December Android Updates Fix Critical Zeroclick RCE Flaw
Google announced today that the December 2023 Android security update will address 85 vulnerabilities.
The RCE no-click bug, identified as CVE-2023-40088, is found within the Android system and does not require additional permissions to use.
While the company has not yet disclosed whether attackers targeted this vulnerability, attackers could use it to execute arbitrary code without user interaction.
The most serious of these issues is a critical security vulnerability in a system component that could lead to remote code execution without the need for additional execution privileges. No user interaction is required to operate,” the statement said.
"The severity level is based on the impact of the vulnerability exploit on the affected device, whether platform and service protections have been disabled or successfully bypassed for development purposes."
An additional 84 vulnerabilities were fixed this month, three of which (CVE-2023-40077, CVE-2023-40076, and CVE-2023-45866) are related to privilege escalation and information disclosure flaws in the Android environment and related system components. .
The fourth critical vulnerability (CVE-2022-40507) was fixed in proprietary Qualcomm components.
Two months ago, in October, Google also patched two zero-day vulnerabilities (CVE-2023-4863 and CVE-2023-4211): the first in the open source libwebp library and the second in several Arms Evils. . Versions of GPU drivers used by different Android device models.

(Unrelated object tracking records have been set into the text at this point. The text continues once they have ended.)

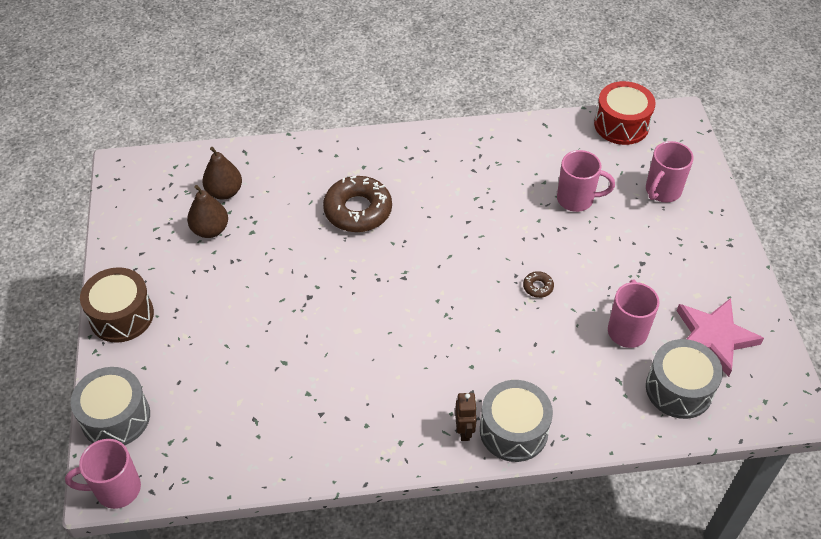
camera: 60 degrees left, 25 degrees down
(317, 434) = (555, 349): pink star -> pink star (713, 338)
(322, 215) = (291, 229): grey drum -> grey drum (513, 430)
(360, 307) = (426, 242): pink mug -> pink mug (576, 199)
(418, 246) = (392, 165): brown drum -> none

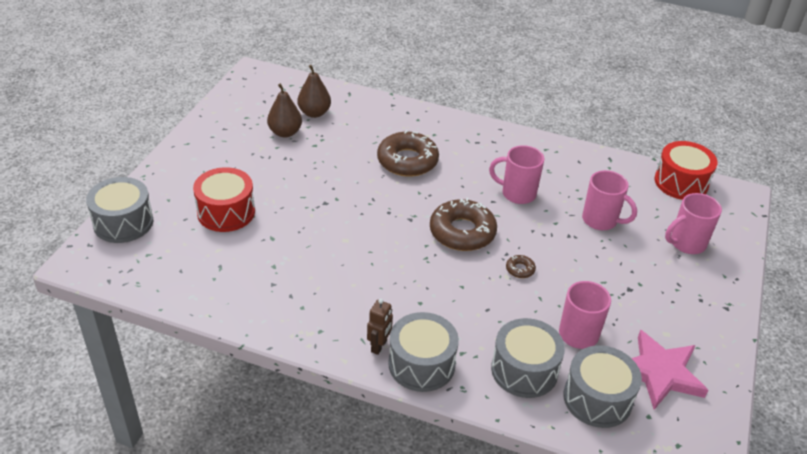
camera: 25 degrees right, 10 degrees down
(116, 489) = (86, 268): pink mug -> pink mug (517, 193)
(121, 316) = (179, 161): brown drum -> none
(216, 354) = (226, 212): none -> red drum
(461, 270) = (462, 232): none -> brown donut
(604, 391) = (524, 370): none -> grey drum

The September Android Security Update addresses another actively exploited zero-day vulnerability (CVE-2023-35674) in a component of the Android framework that allows attackers to elevate their privileges without requiring additional executing privileges or user interaction.
As usual, Google released two patches during the security update month of December, marked with security levels 2023-12-01 and 2023-12-05. The latter includes all fixes from the first set, as well as additional fixes for closed source components and third-party kernels. Notably, these other fixes may not be required on all Android devices.
Device manufacturers may prioritize implementing the first step to simplify the update process, although this in itself does not pose a high risk of exploitation.
It's also worth noting that other than Google's Pixel devices, which receive monthly security updates shortly after release, other manufacturers take time to install patches. This delay is important to test for additional security patches to ensure there are no incompatibilities with different hardware configurations.